As a speaker and consultant who spends much of her time interacting with large crowds and meeting new people, it surprises many when they find out I’m an introvert. The term has long been associated with unflattering and maligned traits: shyness, awkwardness, indifference. And when you think about job hunting – full of phone calls, conversations, long days in unfamiliar spaces, and new faces – it seems like a situation that automatically puts introverts at a disadvantage.
But here’s the secret: Introversion is by no means a disadvantage in the workplace. Introversion – and extroversion, its temperamental counterpart – have little to do with liking or disliking people. It’s all about where you get your energy from.
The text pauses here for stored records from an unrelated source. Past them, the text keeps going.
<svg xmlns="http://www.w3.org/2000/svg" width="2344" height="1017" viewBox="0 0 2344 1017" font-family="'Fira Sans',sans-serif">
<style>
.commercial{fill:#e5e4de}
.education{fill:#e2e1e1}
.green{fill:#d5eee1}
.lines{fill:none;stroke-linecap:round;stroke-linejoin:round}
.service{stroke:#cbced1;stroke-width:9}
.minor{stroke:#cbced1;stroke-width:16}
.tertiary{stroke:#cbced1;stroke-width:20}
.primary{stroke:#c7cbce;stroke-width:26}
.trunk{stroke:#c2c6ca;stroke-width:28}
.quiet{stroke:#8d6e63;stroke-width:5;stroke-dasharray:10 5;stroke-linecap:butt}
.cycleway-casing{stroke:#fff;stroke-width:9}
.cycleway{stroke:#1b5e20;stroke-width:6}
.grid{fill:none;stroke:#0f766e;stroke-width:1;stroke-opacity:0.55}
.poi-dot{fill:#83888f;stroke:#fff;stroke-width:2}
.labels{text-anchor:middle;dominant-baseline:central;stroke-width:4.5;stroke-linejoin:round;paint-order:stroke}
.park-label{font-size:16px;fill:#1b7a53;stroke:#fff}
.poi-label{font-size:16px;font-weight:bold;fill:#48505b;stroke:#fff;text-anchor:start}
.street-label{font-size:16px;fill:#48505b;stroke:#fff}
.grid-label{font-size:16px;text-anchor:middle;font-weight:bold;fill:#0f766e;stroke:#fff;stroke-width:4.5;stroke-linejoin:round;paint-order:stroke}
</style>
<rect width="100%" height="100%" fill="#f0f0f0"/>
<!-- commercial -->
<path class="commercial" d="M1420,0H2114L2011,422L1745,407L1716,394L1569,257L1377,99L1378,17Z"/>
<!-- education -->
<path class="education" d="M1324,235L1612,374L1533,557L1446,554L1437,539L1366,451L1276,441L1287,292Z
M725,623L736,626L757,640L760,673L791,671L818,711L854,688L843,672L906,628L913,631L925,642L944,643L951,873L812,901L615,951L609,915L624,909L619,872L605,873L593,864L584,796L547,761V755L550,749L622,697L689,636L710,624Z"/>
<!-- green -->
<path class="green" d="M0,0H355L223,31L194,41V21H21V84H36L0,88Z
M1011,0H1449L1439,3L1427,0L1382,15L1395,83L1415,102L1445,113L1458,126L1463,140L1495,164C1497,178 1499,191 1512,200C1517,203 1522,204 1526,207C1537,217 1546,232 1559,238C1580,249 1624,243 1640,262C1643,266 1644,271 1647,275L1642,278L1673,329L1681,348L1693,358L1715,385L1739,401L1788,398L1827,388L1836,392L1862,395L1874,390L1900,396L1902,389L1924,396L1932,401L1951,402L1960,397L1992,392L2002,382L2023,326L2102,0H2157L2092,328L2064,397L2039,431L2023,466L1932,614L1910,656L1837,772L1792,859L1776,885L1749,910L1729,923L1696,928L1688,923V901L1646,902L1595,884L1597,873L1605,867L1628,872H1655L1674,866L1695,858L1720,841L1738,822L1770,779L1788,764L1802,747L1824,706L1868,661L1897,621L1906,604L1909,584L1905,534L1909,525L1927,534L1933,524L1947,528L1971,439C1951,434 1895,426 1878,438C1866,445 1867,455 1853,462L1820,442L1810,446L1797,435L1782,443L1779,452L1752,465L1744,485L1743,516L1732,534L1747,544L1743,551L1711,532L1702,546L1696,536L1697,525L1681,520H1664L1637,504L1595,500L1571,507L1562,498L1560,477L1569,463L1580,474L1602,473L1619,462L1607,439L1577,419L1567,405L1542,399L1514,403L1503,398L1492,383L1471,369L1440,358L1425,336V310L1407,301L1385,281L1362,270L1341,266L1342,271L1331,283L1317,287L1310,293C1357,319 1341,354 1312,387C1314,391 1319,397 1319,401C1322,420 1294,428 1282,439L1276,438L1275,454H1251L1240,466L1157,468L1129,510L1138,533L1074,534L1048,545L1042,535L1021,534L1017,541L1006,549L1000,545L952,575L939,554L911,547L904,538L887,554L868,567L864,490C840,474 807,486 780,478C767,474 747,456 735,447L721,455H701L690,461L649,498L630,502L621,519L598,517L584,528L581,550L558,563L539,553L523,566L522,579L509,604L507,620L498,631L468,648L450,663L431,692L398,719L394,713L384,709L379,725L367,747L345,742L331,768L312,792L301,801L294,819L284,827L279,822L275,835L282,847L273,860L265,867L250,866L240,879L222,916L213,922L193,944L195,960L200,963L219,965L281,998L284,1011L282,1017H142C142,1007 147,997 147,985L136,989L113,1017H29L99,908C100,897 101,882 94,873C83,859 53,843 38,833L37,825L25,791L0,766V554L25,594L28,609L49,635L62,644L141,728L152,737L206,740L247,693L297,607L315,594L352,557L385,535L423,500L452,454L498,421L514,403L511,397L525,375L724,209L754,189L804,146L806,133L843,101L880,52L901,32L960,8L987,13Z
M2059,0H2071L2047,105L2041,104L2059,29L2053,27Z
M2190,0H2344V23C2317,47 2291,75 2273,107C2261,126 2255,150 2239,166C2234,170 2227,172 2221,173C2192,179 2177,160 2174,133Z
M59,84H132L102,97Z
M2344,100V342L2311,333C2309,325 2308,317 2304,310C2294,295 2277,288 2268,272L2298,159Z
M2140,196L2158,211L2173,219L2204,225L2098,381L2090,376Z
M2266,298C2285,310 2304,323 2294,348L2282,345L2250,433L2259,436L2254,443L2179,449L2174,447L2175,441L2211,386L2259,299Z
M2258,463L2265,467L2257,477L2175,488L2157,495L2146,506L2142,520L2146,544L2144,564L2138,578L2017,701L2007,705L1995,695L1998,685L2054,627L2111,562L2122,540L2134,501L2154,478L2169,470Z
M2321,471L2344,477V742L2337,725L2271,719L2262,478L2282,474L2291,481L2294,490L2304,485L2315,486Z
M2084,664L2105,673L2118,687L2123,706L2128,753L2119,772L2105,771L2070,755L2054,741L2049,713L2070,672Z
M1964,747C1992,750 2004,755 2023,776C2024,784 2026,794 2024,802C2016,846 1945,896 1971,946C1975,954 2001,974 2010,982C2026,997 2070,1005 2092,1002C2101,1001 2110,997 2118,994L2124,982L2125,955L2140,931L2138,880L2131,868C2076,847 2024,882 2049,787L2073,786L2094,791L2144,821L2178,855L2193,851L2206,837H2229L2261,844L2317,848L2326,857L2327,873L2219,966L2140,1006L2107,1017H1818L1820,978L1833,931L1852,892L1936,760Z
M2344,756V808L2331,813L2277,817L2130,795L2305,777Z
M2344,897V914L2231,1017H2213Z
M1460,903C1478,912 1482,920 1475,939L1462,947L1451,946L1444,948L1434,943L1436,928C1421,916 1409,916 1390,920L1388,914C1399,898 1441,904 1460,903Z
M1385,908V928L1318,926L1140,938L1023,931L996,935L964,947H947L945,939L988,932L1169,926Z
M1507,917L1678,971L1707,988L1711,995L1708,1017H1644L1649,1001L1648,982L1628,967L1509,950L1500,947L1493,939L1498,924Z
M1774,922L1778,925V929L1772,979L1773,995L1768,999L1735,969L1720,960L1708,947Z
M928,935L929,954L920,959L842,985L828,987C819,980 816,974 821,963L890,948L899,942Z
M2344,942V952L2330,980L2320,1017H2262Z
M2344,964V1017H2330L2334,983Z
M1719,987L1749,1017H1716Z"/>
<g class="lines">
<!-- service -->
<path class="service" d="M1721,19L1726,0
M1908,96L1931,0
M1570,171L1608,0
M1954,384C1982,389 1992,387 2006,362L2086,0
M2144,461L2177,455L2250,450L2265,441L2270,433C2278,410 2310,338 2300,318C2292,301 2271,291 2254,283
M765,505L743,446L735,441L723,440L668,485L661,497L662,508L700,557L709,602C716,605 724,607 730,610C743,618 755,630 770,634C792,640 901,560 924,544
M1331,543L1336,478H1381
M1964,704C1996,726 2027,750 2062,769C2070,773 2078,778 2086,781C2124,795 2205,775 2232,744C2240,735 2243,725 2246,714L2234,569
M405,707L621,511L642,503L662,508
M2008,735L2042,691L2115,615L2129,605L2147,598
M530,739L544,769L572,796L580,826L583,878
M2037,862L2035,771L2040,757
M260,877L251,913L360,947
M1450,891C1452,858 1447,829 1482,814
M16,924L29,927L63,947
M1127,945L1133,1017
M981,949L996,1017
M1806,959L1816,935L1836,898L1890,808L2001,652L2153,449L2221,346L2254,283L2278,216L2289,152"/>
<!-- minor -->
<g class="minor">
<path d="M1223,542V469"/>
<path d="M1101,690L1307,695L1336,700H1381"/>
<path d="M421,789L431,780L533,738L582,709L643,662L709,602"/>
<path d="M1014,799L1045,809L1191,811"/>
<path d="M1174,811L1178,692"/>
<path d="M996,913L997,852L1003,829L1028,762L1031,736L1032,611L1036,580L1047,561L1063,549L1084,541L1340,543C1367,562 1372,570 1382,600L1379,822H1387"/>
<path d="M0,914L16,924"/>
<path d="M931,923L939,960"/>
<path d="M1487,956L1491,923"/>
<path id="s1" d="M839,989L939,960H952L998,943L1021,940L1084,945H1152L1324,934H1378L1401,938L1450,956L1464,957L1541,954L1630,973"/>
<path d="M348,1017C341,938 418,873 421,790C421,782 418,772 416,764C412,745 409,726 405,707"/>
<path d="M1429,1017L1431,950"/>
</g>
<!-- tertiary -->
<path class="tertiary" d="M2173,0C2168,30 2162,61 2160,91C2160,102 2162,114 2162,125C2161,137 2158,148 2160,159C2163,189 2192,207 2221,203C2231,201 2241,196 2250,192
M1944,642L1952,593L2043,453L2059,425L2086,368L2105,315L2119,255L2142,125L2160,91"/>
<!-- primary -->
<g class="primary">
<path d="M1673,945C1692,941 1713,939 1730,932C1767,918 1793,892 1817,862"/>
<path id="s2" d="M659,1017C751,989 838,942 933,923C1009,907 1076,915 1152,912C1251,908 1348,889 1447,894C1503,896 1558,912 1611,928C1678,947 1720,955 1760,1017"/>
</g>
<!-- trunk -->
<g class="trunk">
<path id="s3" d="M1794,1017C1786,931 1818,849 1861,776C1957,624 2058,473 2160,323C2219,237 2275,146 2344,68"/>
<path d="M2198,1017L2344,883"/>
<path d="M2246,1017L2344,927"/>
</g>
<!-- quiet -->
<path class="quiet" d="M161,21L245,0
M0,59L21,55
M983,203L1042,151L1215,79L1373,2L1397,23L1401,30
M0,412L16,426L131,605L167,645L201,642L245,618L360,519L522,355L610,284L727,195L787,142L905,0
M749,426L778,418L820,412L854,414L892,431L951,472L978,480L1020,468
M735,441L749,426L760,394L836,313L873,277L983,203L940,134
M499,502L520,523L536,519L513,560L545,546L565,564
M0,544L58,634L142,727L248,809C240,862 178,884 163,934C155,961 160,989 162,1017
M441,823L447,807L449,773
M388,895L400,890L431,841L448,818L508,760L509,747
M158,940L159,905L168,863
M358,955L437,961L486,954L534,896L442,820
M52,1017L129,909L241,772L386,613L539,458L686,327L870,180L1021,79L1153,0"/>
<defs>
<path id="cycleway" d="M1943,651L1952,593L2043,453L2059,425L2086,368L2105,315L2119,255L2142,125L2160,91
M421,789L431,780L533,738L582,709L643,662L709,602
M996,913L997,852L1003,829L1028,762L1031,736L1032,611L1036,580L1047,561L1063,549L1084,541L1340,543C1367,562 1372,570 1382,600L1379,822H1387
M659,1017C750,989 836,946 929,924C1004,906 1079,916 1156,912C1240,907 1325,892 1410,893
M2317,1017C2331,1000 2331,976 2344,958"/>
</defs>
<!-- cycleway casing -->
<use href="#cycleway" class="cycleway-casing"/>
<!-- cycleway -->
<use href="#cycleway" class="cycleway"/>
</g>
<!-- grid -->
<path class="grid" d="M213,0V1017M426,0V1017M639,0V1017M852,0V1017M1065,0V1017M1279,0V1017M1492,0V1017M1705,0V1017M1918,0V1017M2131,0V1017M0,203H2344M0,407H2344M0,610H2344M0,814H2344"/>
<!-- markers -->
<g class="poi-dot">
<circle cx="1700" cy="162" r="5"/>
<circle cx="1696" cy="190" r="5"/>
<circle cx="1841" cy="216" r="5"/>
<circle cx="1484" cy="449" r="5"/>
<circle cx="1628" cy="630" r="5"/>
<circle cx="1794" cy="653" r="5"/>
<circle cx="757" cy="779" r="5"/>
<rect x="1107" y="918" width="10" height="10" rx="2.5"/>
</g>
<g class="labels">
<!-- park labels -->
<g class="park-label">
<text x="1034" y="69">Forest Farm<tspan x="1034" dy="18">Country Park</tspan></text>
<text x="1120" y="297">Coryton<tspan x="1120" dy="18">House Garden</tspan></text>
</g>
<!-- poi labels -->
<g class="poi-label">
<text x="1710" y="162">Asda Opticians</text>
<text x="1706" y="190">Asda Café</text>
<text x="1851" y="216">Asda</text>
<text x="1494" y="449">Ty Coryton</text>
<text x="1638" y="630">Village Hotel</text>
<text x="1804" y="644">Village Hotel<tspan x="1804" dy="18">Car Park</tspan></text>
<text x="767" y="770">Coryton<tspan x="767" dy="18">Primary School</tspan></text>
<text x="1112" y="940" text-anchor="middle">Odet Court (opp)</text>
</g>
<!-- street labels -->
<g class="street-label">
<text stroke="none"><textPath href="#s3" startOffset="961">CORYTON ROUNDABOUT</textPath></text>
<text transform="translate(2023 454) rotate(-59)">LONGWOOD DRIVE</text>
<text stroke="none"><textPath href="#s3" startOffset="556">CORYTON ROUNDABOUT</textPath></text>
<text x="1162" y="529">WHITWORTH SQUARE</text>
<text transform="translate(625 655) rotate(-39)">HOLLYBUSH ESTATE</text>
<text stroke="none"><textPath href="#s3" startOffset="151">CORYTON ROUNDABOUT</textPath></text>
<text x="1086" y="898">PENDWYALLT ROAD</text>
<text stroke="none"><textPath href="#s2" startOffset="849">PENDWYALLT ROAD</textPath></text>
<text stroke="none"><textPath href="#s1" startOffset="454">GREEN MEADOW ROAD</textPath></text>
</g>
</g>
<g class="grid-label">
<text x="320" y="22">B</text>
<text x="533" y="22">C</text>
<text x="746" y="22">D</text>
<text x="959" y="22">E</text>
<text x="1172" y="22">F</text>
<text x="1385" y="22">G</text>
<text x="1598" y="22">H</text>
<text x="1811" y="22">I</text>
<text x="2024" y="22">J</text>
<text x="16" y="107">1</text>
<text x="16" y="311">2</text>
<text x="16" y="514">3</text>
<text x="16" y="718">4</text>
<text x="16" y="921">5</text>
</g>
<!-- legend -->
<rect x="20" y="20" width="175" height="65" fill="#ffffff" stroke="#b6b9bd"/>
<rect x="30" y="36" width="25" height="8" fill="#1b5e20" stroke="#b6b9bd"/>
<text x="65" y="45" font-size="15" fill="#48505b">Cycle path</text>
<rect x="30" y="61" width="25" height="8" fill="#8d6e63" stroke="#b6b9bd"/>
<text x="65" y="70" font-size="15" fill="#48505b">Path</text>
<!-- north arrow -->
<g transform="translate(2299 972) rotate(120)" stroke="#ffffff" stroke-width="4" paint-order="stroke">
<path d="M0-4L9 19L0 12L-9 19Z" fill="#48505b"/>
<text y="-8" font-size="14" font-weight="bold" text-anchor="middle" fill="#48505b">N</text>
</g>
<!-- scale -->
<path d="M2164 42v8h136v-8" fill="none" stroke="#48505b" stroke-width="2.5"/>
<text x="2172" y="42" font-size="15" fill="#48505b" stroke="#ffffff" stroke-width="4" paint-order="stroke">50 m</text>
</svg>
High-intensity situations feed the soul and energy reserves of extroverts, while it drains them for introverts. Luckily, I have a few tricks to share that will help you present yourself authentically and protect your energy at the same time.
The introverted brain thrives on the opportunity to dive deep into a topic, spending long stretches of time dedicated to a task. Take advantage of opportunities like writing cover letters or creating portfolios to do just that. Craft thoughtful, deliberate materials that illustrate your skills and abilities. This way, you can shine before you even walk into an interview.
QUICK TIP: Including a story in your cover letter can break you out of the common habit of simply restating your resume. Bring your accomplishments to life. Find a few stories that you’re comfortable talking about where you excelled at work. Challenge yourself to incorporate at least one of these stories into your cover letter.
Phone interviews are a double-edged sword, no matter who’s participating. They can be easier because they allow for notes and prompts in a way that face-to-face interviews don’t. However, conversational cues can be difficult to read if you can’t see who’s in the room. Capitalize on your “home court advantage” by keeping things in the room that will help you feel comfortable, like a familiar mug for water or tea, a favorite notebook where you can take notes. But don’t get too comfortable; dress for a regular interview. It tricks your mind into acting as you would in a more professional space.
QUICK TIP: If there are multiple people on the call, get each person’s name at the start of the interview. Then, when composing thank you notes, be sure to thank each person individually. These cards present an opportunity to show your engagement in the conversation.
Surprises or unanticipated shifts present a shock to the introvert’s system, and they can be difficult to recover from. While they can’t be avoided entirely, they can be managed by requesting a schedule of the interview day. I’ll never forget an interview I went to just after college. I expected to meet different groups of people in the company, but discovered I’d be going on a day-long “sales beat” with the team, watching people sell. I wasn’t dressed for the occasion and was wholly thrown by my circumstances. As a result, I was withdrawn and inarticulate. Present your best self by getting as much advance information as possible.
QUICK TIP: Where you can, coordinate your plans for the day to capitalize on “recharge points.” If an interview will start early in the day, wake up half an hour earlier and savor the downtime. If the day will be long, consider finding a way to get there on your own (perhaps via car, rather than public transit) to allow a little more time for yourself, so you walk into the interview energized instead of drained.
Even if you have a handle on the schedule and come to the interview “fully charged,” your energy may lag over the course of the day. I advise folks to create short “quick charge” moments for themselves to combat this. Think of it like charging your phone in airplane mode for a few minutes. In the event that you’re asked if you’d like a break, take it. At the conclusion of interview segments, ask if you can have a few moments to collect yourself before the next step. And if no other opportunity presents itself, take a few extra minutes when using the restroom. Creating these small moments will help you be as consistent as possible over the course of the day, even if you’re thrown by a question or if something unexpected comes up that interrupts your focus.
QUICK TIP: If you find yourself stumped by a question, or need more time to answer, don’t feel afraid to take a deep breath or two and ask for more time. Practicing what phrase you’ll use (“Let me take a moment to think about that” or “May I think about that question and come back to it shortly?”) will lower the nervous energy it takes to even ask. And remember: The pause will always feel longer to you than it does to anyone else.
I often get asked if there are any jobs that are “bad for introverts.” My answer: NO! No individual skill set, ability, or talent is the exclusive province of any temperament. However, there are work situations that might prove challenging, from person to person. The only way to assess if a work situation will work for your particular brand of introversion is to ask. Some things you may want to ask as you’re assessing the fit of a workplace include:
These questions can be supplemented with your own, based on your own individual dealbreakers around workspace, schedule, pacing, and culture. By asking these questions early and taking specific note of the answers, you’ll know if a job will be a good fit for you.
QUICK TIP: Where you can, include information about the particular quirks of your introversion. Do you need opportunities to be able to communicate in writing? Share that where you can. Need time to think before making decisions? Say so if possible. The job hunt is a two-way street; just as you’d want a company to be upfront with you about how they work, you should be honest too.